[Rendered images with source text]
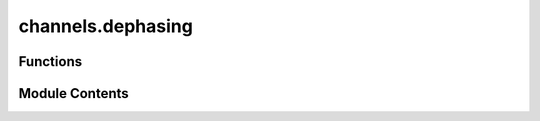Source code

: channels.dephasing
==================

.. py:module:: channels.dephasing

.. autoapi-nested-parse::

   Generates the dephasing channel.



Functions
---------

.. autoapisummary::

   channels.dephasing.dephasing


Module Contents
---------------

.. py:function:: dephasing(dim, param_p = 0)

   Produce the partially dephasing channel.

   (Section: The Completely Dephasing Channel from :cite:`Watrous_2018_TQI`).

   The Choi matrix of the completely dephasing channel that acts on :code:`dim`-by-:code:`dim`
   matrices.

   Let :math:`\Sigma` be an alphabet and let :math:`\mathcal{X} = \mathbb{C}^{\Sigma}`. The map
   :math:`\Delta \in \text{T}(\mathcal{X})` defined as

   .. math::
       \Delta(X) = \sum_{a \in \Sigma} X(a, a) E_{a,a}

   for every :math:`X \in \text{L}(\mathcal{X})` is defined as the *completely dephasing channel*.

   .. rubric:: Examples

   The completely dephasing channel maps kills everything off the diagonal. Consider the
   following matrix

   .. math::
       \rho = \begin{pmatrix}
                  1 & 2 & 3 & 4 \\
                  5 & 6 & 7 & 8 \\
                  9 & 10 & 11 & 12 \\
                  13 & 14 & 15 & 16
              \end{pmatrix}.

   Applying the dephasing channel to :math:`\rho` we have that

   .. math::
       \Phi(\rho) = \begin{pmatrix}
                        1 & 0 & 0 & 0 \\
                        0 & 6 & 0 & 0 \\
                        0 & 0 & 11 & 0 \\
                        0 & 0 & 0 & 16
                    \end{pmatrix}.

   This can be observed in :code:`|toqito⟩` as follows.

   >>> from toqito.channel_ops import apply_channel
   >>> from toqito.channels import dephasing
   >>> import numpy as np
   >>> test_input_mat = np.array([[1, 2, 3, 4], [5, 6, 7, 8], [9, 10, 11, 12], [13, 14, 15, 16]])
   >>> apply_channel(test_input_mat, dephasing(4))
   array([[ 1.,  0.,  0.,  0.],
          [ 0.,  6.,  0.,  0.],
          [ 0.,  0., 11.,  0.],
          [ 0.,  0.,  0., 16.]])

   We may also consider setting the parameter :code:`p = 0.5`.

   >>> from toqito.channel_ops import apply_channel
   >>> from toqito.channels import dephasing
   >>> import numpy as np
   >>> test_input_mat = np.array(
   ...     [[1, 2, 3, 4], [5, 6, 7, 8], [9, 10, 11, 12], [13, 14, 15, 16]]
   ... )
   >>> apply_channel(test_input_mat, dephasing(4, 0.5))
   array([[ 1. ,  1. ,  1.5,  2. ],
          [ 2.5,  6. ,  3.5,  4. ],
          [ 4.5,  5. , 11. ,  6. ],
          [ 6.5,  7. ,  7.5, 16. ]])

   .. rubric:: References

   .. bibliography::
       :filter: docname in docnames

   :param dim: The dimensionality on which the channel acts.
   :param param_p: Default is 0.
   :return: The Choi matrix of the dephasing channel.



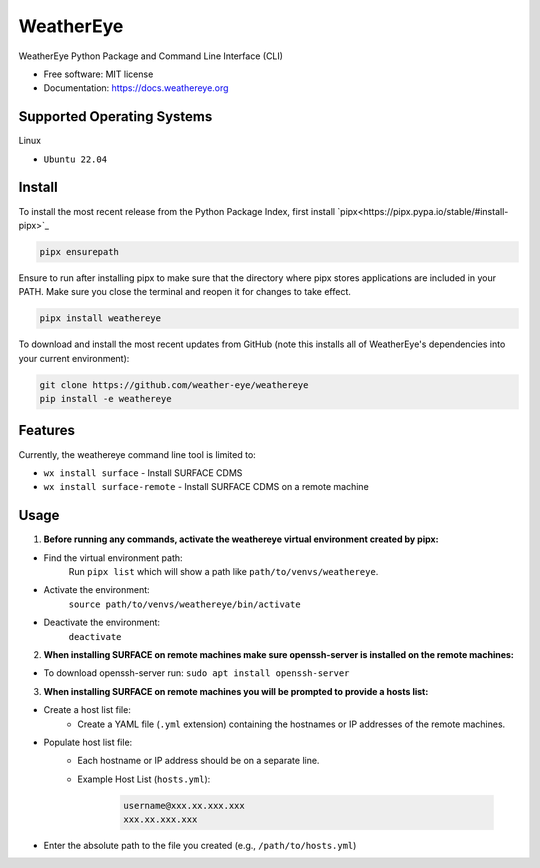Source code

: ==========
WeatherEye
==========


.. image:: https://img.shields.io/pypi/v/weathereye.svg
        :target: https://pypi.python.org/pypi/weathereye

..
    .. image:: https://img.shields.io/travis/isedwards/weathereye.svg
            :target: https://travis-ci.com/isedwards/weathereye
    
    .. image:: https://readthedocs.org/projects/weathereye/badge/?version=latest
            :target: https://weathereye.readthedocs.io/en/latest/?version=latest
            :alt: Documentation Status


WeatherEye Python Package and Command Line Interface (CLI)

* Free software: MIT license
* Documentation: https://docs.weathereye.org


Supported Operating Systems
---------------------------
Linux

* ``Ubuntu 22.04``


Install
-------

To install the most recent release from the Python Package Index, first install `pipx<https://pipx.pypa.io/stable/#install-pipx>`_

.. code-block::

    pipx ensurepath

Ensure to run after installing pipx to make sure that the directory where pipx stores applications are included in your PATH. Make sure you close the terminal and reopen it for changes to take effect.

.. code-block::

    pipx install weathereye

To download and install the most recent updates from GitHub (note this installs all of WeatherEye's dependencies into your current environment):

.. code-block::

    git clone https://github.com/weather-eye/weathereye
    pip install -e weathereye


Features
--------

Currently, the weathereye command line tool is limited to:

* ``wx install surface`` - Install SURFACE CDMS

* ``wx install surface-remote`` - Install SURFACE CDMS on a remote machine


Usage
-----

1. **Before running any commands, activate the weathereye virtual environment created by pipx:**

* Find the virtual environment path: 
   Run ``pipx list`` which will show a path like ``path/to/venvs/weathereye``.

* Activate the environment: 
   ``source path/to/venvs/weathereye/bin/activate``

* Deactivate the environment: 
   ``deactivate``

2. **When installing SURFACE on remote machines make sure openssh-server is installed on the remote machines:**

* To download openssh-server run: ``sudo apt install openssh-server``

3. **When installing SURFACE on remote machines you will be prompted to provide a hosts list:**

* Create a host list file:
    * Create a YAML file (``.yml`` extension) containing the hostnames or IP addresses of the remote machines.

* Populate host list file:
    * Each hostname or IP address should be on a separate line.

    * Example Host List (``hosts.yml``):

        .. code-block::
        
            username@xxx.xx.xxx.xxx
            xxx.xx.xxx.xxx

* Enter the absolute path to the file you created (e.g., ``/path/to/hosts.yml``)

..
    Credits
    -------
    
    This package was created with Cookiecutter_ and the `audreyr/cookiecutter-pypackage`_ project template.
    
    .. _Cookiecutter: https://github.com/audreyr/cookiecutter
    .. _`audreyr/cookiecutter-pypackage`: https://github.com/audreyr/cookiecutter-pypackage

Required work –
The data must be printed exactly, image-free.

Solution below –
Source code

: channels.dephasing
==================

.. py:module:: channels.dephasing

.. autoapi-nested-parse::

   Generates the dephasing channel.



Functions
---------

.. autoapisummary::

   channels.dephasing.dephasing


Module Contents
---------------

.. py:function:: dephasing(dim, param_p = 0)

   Produce the partially dephasing channel.

   (Section: The Completely Dephasing Channel from :cite:`Watrous_2018_TQI`).

   The Choi matrix of the completely dephasing channel that acts on :code:`dim`-by-:code:`dim`
   matrices.

   Let :math:`\Sigma` be an alphabet and let :math:`\mathcal{X} = \mathbb{C}^{\Sigma}`. The map
   :math:`\Delta \in \text{T}(\mathcal{X})` defined as

   .. math::
       \Delta(X) = \sum_{a \in \Sigma} X(a, a) E_{a,a}

   for every :math:`X \in \text{L}(\mathcal{X})` is defined as the *completely dephasing channel*.

   .. rubric:: Examples

   The completely dephasing channel maps kills everything off the diagonal. Consider the
   following matrix

   .. math::
       \rho = \begin{pmatrix}
                  1 & 2 & 3 & 4 \\
                  5 & 6 & 7 & 8 \\
                  9 & 10 & 11 & 12 \\
                  13 & 14 & 15 & 16
              \end{pmatrix}.

   Applying the dephasing channel to :math:`\rho` we have that

   .. math::
       \Phi(\rho) = \begin{pmatrix}
                        1 & 0 & 0 & 0 \\
                        0 & 6 & 0 & 0 \\
                        0 & 0 & 11 & 0 \\
                        0 & 0 & 0 & 16
                    \end{pmatrix}.

   This can be observed in :code:`|toqito⟩` as follows.

   >>> from toqito.channel_ops import apply_channel
   >>> from toqito.channels import dephasing
   >>> import numpy as np
   >>> test_input_mat = np.array([[1, 2, 3, 4], [5, 6, 7, 8], [9, 10, 11, 12], [13, 14, 15, 16]])
   >>> apply_channel(test_input_mat, dephasing(4))
   array([[ 1.,  0.,  0.,  0.],
          [ 0.,  6.,  0.,  0.],
          [ 0.,  0., 11.,  0.],
          [ 0.,  0.,  0., 16.]])

   We may also consider setting the parameter :code:`p = 0.5`.

   >>> from toqito.channel_ops import apply_channel
   >>> from toqito.channels import dephasing
   >>> import numpy as np
   >>> test_input_mat = np.array(
   ...     [[1, 2, 3, 4], [5, 6, 7, 8], [9, 10, 11, 12], [13, 14, 15, 16]]
   ... )
   >>> apply_channel(test_input_mat, dephasing(4, 0.5))
   array([[ 1. ,  1. ,  1.5,  2. ],
          [ 2.5,  6. ,  3.5,  4. ],
          [ 4.5,  5. , 11. ,  6. ],
          [ 6.5,  7. ,  7.5, 16. ]])

   .. rubric:: References

   .. bibliography::
       :filter: docname in docnames

   :param dim: The dimensionality on which the channel acts.
   :param param_p: Default is 0.
   :return: The Choi matrix of the dephasing channel.



Source code

: ==========
WeatherEye
==========


.. image:: https://img.shields.io/pypi/v/weathereye.svg
        :target: https://pypi.python.org/pypi/weathereye

..
    .. image:: https://img.shields.io/travis/isedwards/weathereye.svg
            :target: https://travis-ci.com/isedwards/weathereye
    
    .. image:: https://readthedocs.org/projects/weathereye/badge/?version=latest
            :target: https://weathereye.readthedocs.io/en/latest/?version=latest
            :alt: Documentation Status


WeatherEye Python Package and Command Line Interface (CLI)

* Free software: MIT license
* Documentation: https://docs.weathereye.org


Supported Operating Systems
---------------------------
Linux

* ``Ubuntu 22.04``


Install
-------

To install the most recent release from the Python Package Index, first install `pipx<https://pipx.pypa.io/stable/#install-pipx>`_

.. code-block::

    pipx ensurepath

Ensure to run after installing pipx to make sure that the directory where pipx stores applications are included in your PATH. Make sure you close the terminal and reopen it for changes to take effect.

.. code-block::

    pipx install weathereye

To download and install the most recent updates from GitHub (note this installs all of WeatherEye's dependencies into your current environment):

.. code-block::

    git clone https://github.com/weather-eye/weathereye
    pip install -e weathereye


Features
--------

Currently, the weathereye command line tool is limited to:

* ``wx install surface`` - Install SURFACE CDMS

* ``wx install surface-remote`` - Install SURFACE CDMS on a remote machine


Usage
-----

1. **Before running any commands, activate the weathereye virtual environment created by pipx:**

* Find the virtual environment path: 
   Run ``pipx list`` which will show a path like ``path/to/venvs/weathereye``.

* Activate the environment: 
   ``source path/to/venvs/weathereye/bin/activate``

* Deactivate the environment: 
   ``deactivate``

2. **When installing SURFACE on remote machines make sure openssh-server is installed on the remote machines:**

* To download openssh-server run: ``sudo apt install openssh-server``

3. **When installing SURFACE on remote machines you will be prompted to provide a hosts list:**

* Create a host list file:
    * Create a YAML file (``.yml`` extension) containing the hostnames or IP addresses of the remote machines.

* Populate host list file:
    * Each hostname or IP address should be on a separate line.

    * Example Host List (``hosts.yml``):

        .. code-block::
        
            username@xxx.xx.xxx.xxx
            xxx.xx.xxx.xxx

* Enter the absolute path to the file you created (e.g., ``/path/to/hosts.yml``)

..
    Credits
    -------
    
    This package was created with Cookiecutter_ and the `audreyr/cookiecutter-pypackage`_ project template.
    
    .. _Cookiecutter: https://github.com/audreyr/cookiecutter
    .. _`audreyr/cookiecutter-pypackage`: https://github.com/audreyr/cookiecutter-pypackage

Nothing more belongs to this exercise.